Mozilla Says All Car Brands Suck at Privacy ⇥ foundation.mozilla.org
Jen Caltrider, Misha Rykov, and Zoë MacDonald, of Mozilla:
Car makers have been bragging about their cars being “computers on wheels” for years to promote their advanced features. However, the conversation about what driving a computer means for its occupants’ privacy hasn’t really caught up. While we worried that our doorbells and watches that connect to the internet might be spying on us, car brands quietly entered the data business by turning their vehicles into powerful data-gobbling machines. Machines that, because of their all those brag-worthy bells and whistles, have an unmatched power to watch, listen, and collect information about what you do and where you go in your car.
All 25 car brands we researched earned our *Privacy Not Included warning label — making cars the official worst category of products for privacy that we have ever reviewed.
General Motors announced earlier this year that its cars will no longer support CarPlay. The objective, according to Brian Sozzi of Yahoo Finance, is that it is “aiming to collect more of its own data to not only better understand drivers, but to pad its longer-term profit margins“. According to Mozilla’s researchers, GM’s major brands — including Chevrolet and GMC — are among the worst of this very bad bunch.
Mozilla has supplementary articles about how automakers collect and use personal data, and they are worth a read.
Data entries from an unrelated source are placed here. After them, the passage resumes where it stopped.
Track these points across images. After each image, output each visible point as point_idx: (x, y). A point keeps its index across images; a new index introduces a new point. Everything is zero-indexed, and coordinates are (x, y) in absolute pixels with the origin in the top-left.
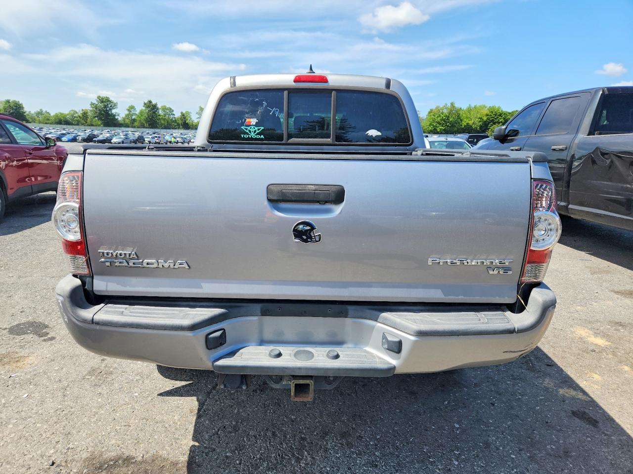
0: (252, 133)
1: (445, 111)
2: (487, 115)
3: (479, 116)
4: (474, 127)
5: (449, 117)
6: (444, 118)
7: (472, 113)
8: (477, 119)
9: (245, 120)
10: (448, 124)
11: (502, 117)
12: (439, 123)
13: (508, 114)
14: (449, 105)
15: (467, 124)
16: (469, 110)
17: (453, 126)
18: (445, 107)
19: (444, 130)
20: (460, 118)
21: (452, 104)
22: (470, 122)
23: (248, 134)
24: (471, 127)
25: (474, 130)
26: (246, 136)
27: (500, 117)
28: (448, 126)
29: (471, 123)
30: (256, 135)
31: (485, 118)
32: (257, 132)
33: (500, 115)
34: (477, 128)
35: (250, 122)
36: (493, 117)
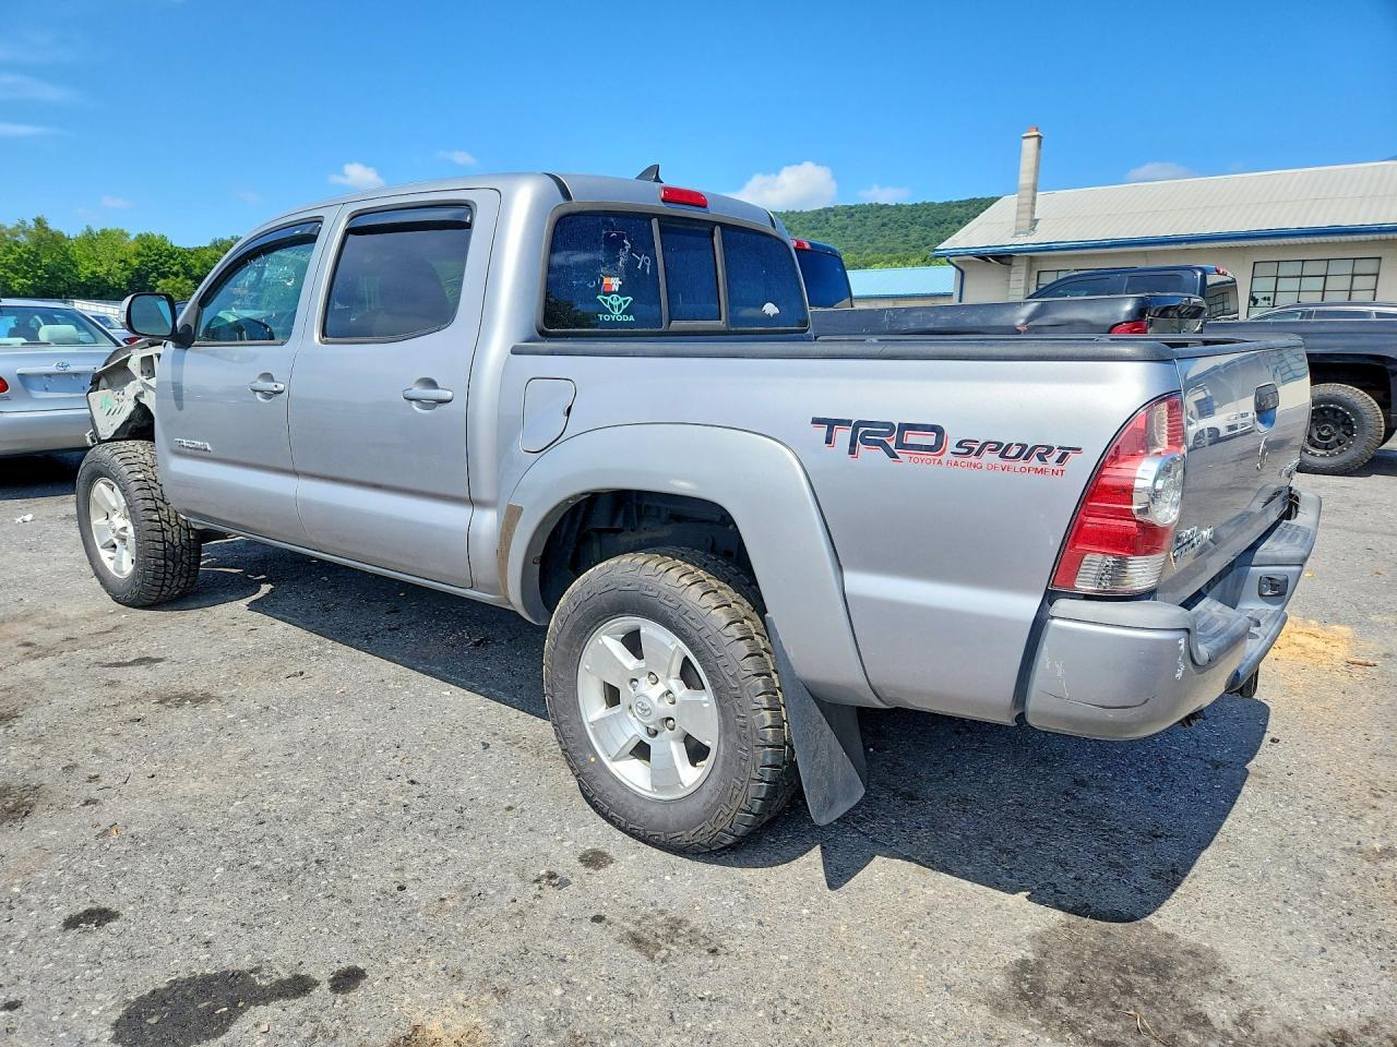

It is entirely possible these privacy policies reflect an overly broad approach, that cars do not actually collect vast amounts of personal information, and that the data brokers who have partnered with automakers are marketing themselves more ambitiously than they are able to deliver. But is that better? Automakers either collect vast amounts of private information which they share with data brokers and use for targeted advertising efforts, or they are lying and only wish they were collecting and sharing vast amounts of private information.